*** LISTED ENTRIES

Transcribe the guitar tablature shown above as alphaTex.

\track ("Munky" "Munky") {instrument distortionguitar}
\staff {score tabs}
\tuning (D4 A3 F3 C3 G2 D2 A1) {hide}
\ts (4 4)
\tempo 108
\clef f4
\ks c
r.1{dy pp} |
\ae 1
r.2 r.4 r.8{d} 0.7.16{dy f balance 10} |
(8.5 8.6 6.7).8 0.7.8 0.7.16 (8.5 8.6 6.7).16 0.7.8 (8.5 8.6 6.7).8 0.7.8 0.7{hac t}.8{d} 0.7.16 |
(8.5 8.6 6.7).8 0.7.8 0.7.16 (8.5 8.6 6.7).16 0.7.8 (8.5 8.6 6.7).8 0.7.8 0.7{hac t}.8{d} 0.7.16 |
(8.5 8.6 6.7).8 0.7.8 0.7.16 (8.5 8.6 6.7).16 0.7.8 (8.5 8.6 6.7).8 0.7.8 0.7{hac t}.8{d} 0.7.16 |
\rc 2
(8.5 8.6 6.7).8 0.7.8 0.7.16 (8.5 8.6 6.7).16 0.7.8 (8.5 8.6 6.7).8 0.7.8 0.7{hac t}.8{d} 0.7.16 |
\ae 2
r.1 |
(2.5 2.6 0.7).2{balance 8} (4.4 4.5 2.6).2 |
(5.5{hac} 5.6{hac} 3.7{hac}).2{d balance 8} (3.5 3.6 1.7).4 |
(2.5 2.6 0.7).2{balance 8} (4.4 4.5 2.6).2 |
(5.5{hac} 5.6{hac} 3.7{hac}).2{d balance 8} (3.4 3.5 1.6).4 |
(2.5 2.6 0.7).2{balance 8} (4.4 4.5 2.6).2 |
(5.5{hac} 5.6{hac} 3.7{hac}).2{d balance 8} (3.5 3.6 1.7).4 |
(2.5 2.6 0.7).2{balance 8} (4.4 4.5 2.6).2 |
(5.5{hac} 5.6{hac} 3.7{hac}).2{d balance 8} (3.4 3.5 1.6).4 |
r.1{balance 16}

******

### PROMPT
Pull out every one of the rows above and copy them line for line, without any change.

### FULL RESPONSE
Transcribe the guitar tablature shown above as alphaTex.

\track ("Munky" "Munky") {instrument distortionguitar}
\staff {score tabs}
\tuning (D4 A3 F3 C3 G2 D2 A1) {hide}
\ts (4 4)
\tempo 108
\clef f4
\ks c
r.1{dy pp} |
\ae 1
r.2 r.4 r.8{d} 0.7.16{dy f balance 10} |
(8.5 8.6 6.7).8 0.7.8 0.7.16 (8.5 8.6 6.7).16 0.7.8 (8.5 8.6 6.7).8 0.7.8 0.7{hac t}.8{d} 0.7.16 |
(8.5 8.6 6.7).8 0.7.8 0.7.16 (8.5 8.6 6.7).16 0.7.8 (8.5 8.6 6.7).8 0.7.8 0.7{hac t}.8{d} 0.7.16 |
(8.5 8.6 6.7).8 0.7.8 0.7.16 (8.5 8.6 6.7).16 0.7.8 (8.5 8.6 6.7).8 0.7.8 0.7{hac t}.8{d} 0.7.16 |
\rc 2
(8.5 8.6 6.7).8 0.7.8 0.7.16 (8.5 8.6 6.7).16 0.7.8 (8.5 8.6 6.7).8 0.7.8 0.7{hac t}.8{d} 0.7.16 |
\ae 2
r.1 |
(2.5 2.6 0.7).2{balance 8} (4.4 4.5 2.6).2 |
(5.5{hac} 5.6{hac} 3.7{hac}).2{d balance 8} (3.5 3.6 1.7).4 |
(2.5 2.6 0.7).2{balance 8} (4.4 4.5 2.6).2 |
(5.5{hac} 5.6{hac} 3.7{hac}).2{d balance 8} (3.4 3.5 1.6).4 |
(2.5 2.6 0.7).2{balance 8} (4.4 4.5 2.6).2 |
(5.5{hac} 5.6{hac} 3.7{hac}).2{d balance 8} (3.5 3.6 1.7).4 |
(2.5 2.6 0.7).2{balance 8} (4.4 4.5 2.6).2 |
(5.5{hac} 5.6{hac} 3.7{hac}).2{d balance 8} (3.4 3.5 1.6).4 |
r.1{balance 16}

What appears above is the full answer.